Work instruction ▸
Note each line of the entries that includes "WITH". Then copy those lines.

*** Opening Extracted material ***

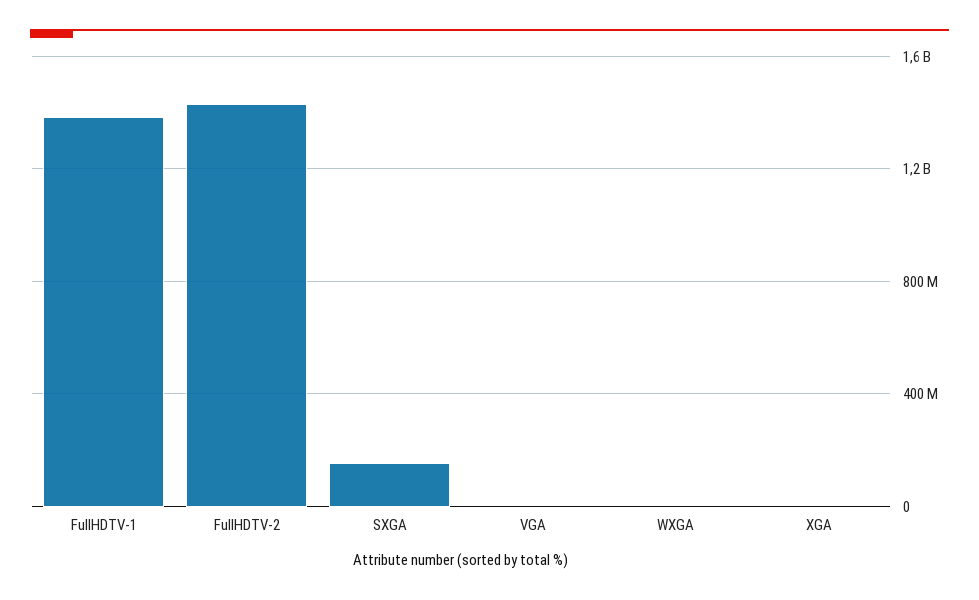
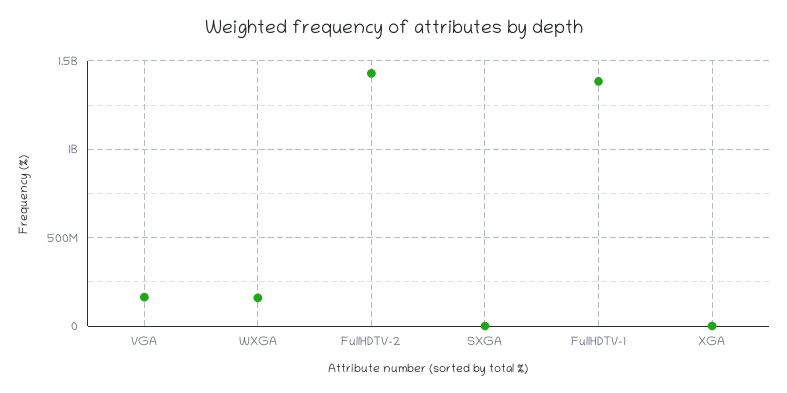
SXGA: 150000000 -> 0
VGA: 0 -> 150000000
WXGA: 0 -> 150000000

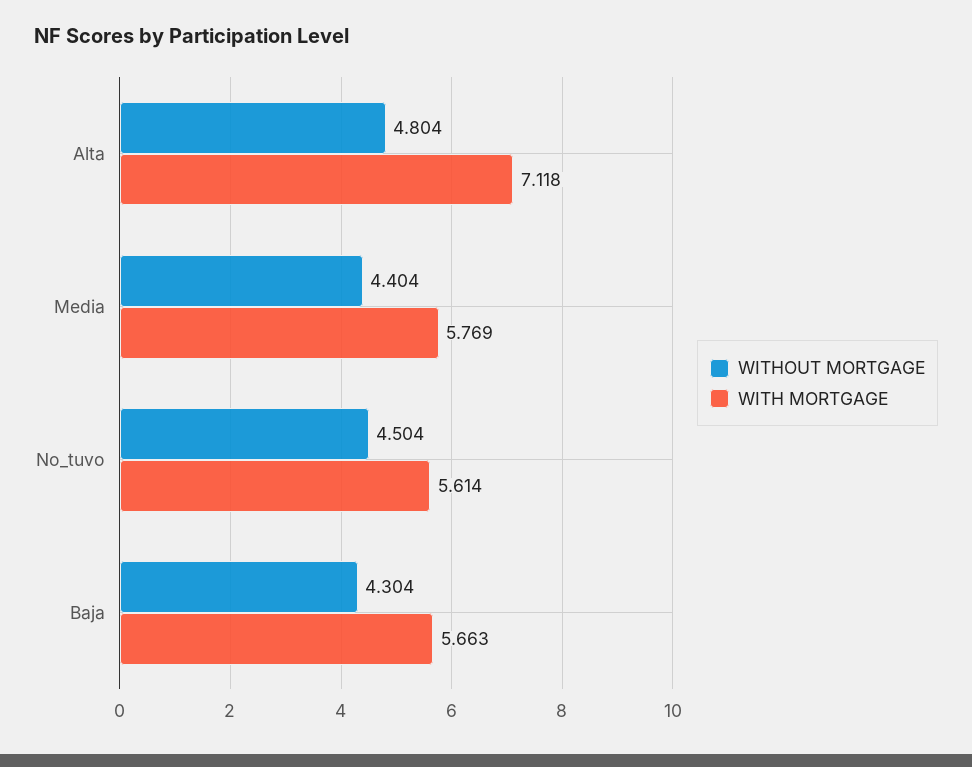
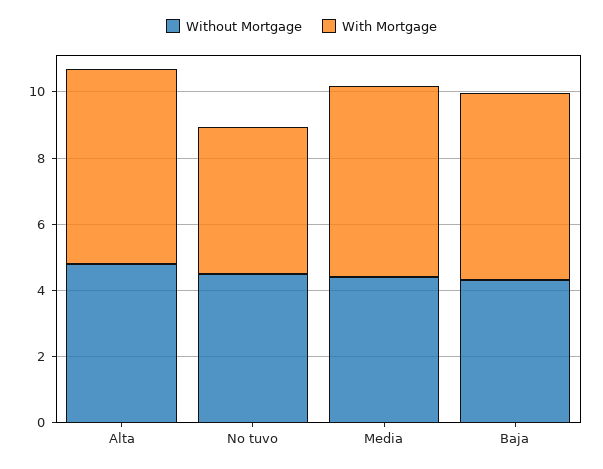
WITH MORTGAGE, Alta: 7.118 -> 6
WITH MORTGAGE, No_tuvo: 5.614 -> 4.5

*** Closing Extracted material ***

Exercise response ▸
WITH MORTGAGE, Alta: 7.118 -> 6
WITH MORTGAGE, No_tuvo: 5.614 -> 4.5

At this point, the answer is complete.